# Bad brake pressure regulating valve???



## redskinsboy326 (Oct 24, 2007)

Well long story short i was driving one day and went to stop and the brake pedal went to the floor. luckily i didn't hit anyone or anything. Since then my brother and i have put all new brakes on. After we finshed putting them on we bled them only to have the pedal go to the floor again. I noticed what appeared to be the brake pressure regulating valve was leaking a very small amount of brake fluid. It was leaking right on the nut. as shown in the picture. Would this cause us problems with air in the brake lines? If so is there anyway to tighten it up?


----------



## hodge. (Aug 29, 2008)

i have the same issue but seems intermittent. they will work fine 90% of the time but the odd time the pedal will go to the floor but will still stop fine. havent had a chance to look into it yet tho


----------



## redskinsboy326 (Oct 24, 2007)

*Re: Bad brake pressure regulating valve??? (redskinsboy326)*

scary feeling not being able to stop


----------



## relmonte (Dec 7, 2005)

redskinsboy326 you may be correct in thinking it's the proportioning valve. I thought my proportioning valve was my problem since we messed with it when we changed the rear axle bushings. My master cylinder is the real problem.


----------



## redskinsboy326 (Oct 24, 2007)

*Re: (relmonte)*

i dont know if this has anything to do with it or not but we bled the brakes without the weight off the car being on it. i think i read somewhere that the weight of the car has to be on it???


----------



## BUCKHUSKY (Apr 8, 2004)

Not to be rude but save us all and update car by 10 years. To have a intermitent brake failer is no joke to anyone.


----------



## redskinsboy326 (Oct 24, 2007)

*Re: (BUCKHUSKY)*

i haven't been driving it chief. 


_Modified by redskinsboy326 at 6:33 PM 11-23-2008_


----------



## redskinsboy326 (Oct 24, 2007)

*Re: Bad brake pressure regulating valve??? (redskinsboy326)*

anyone got any tips on getting this ****er off?


----------

[Extracted records]

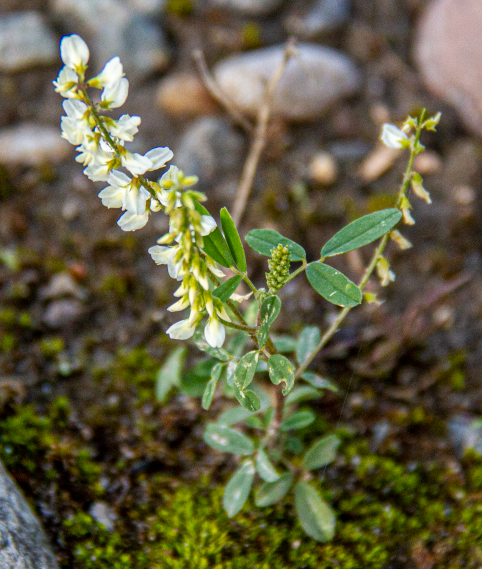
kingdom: Plantae
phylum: Tracheophyta
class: Magnoliopsida
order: Fabales
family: Fabaceae
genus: Melilotus
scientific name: Melilotus albus
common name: White melilot
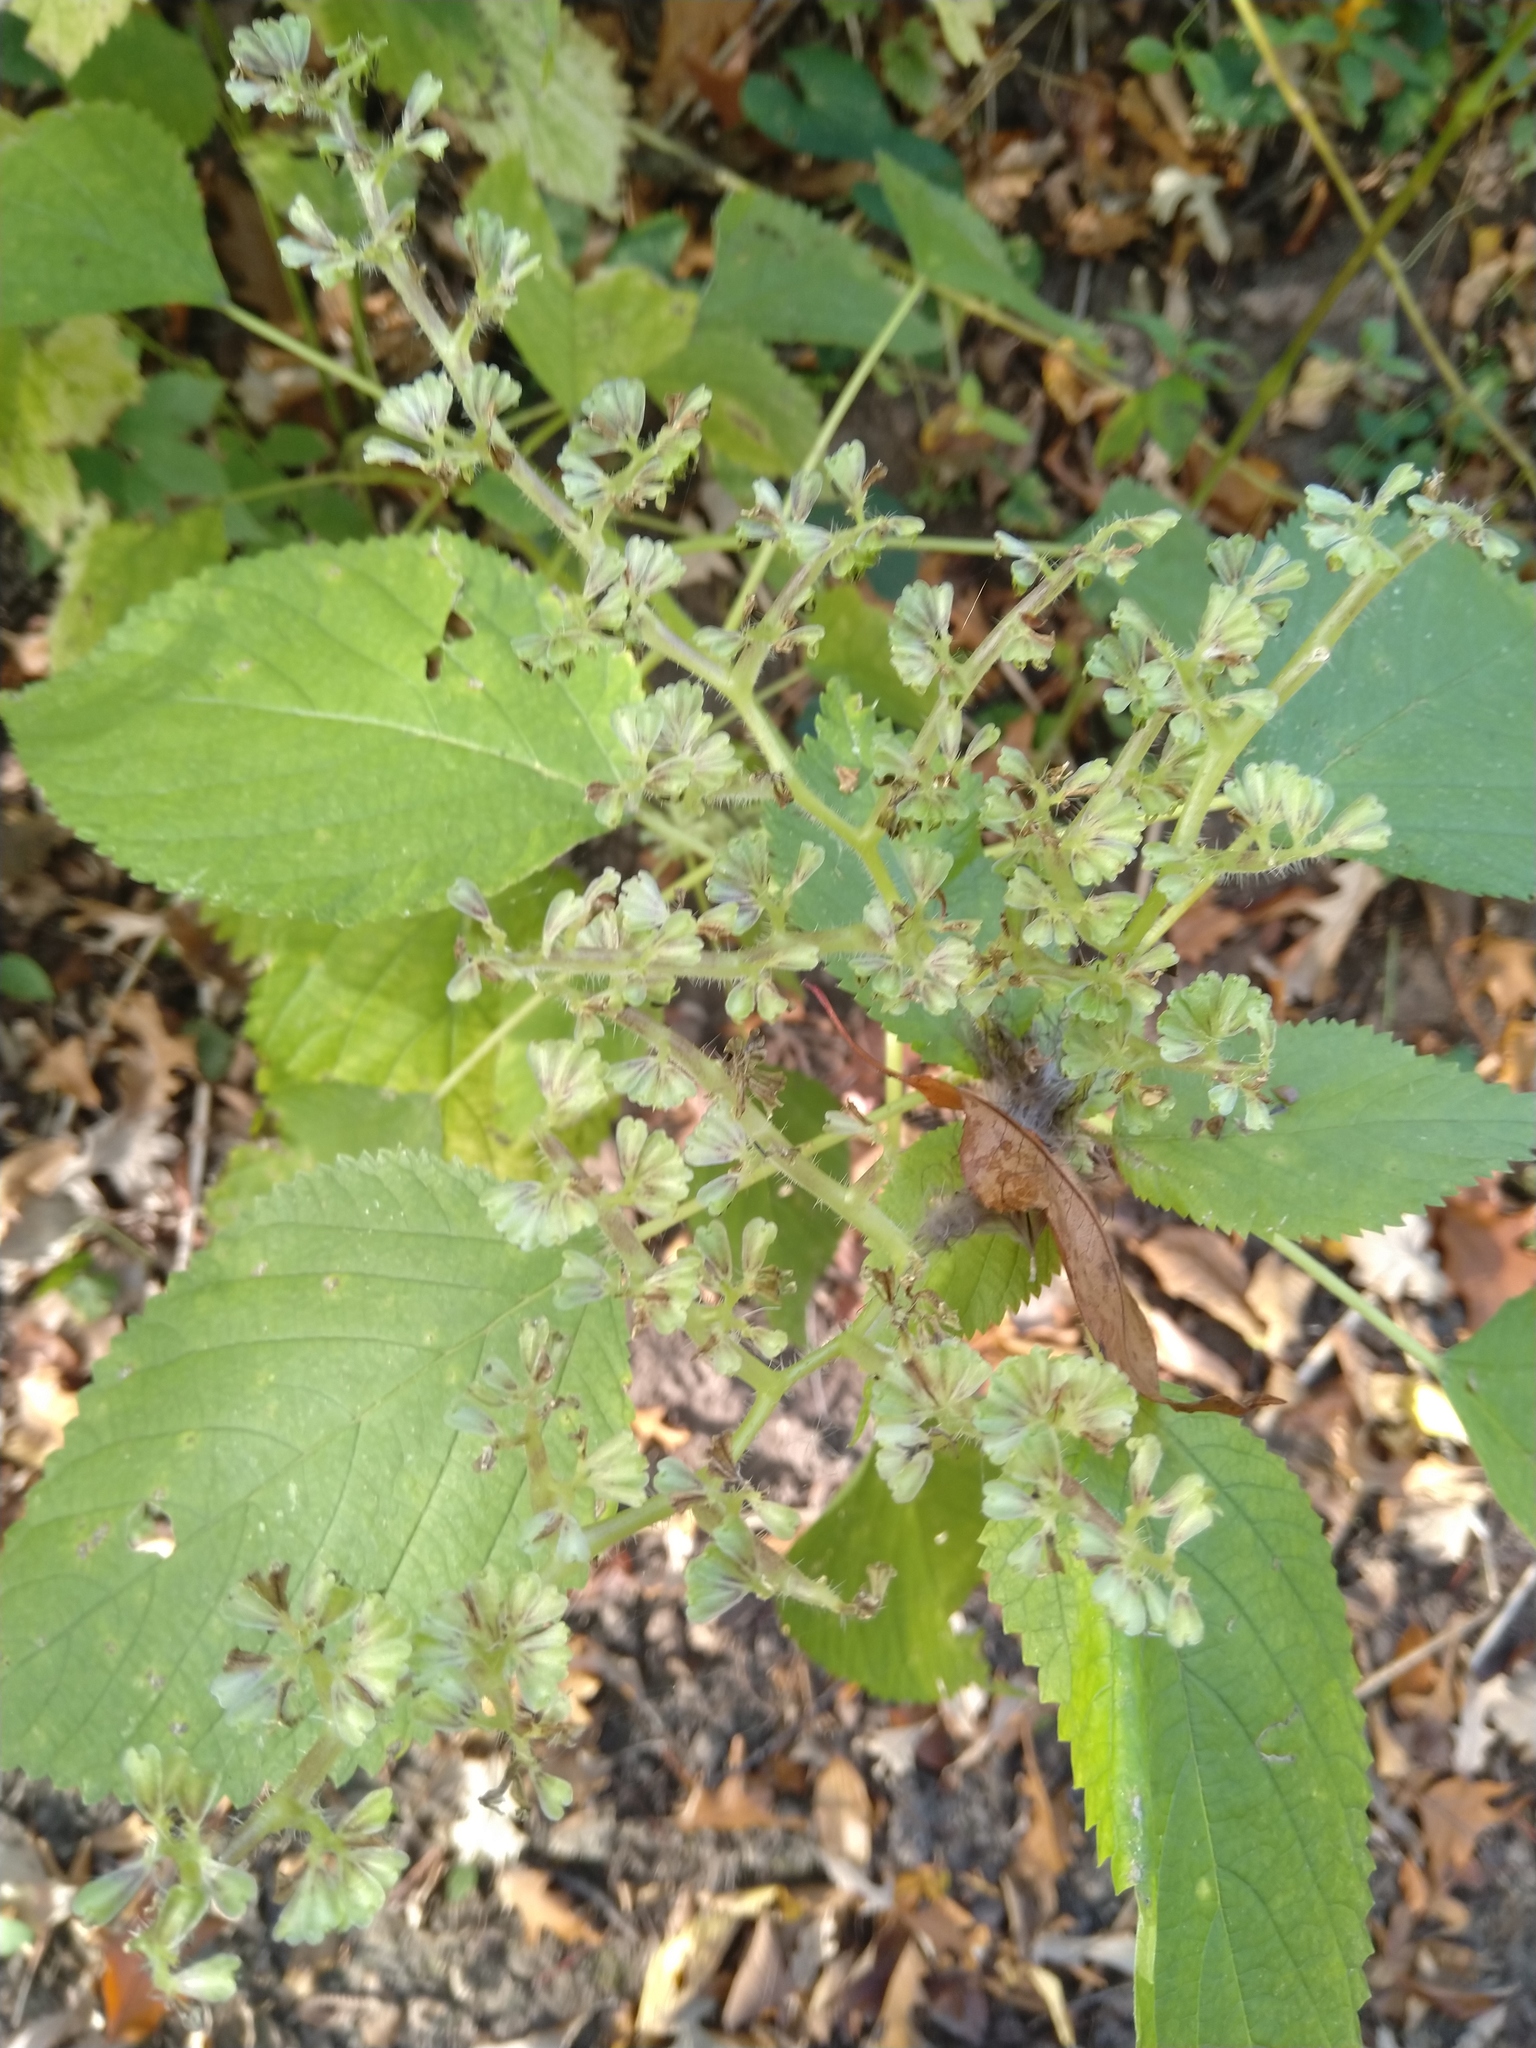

__WHAT THE EXERCISE ASKS__
Copy the stretch of the brake thread from "# Bad brake" through "tighten it up?", replacing "brake fluid" with "hydraulic fluid". Rely on the brake thread alone, with nothing from outside it.

__SOLUTION__
# Bad brake pressure regulating valve???



## redskinsboy326 (Oct 24, 2007)

Well long story short i was driving one day and went to stop and the brake pedal went to the floor. luckily i didn't hit anyone or anything. Since then my brother and i have put all new brakes on. After we finshed putting them on we bled them only to have the pedal go to the floor again. I noticed what appeared to be the brake pressure regulating valve was leaking a very small amount of hydraulic fluid. It was leaking right on the nut. as shown in the picture. Would this cause us problems with air in the brake lines? If so is there anyway to tighten it up?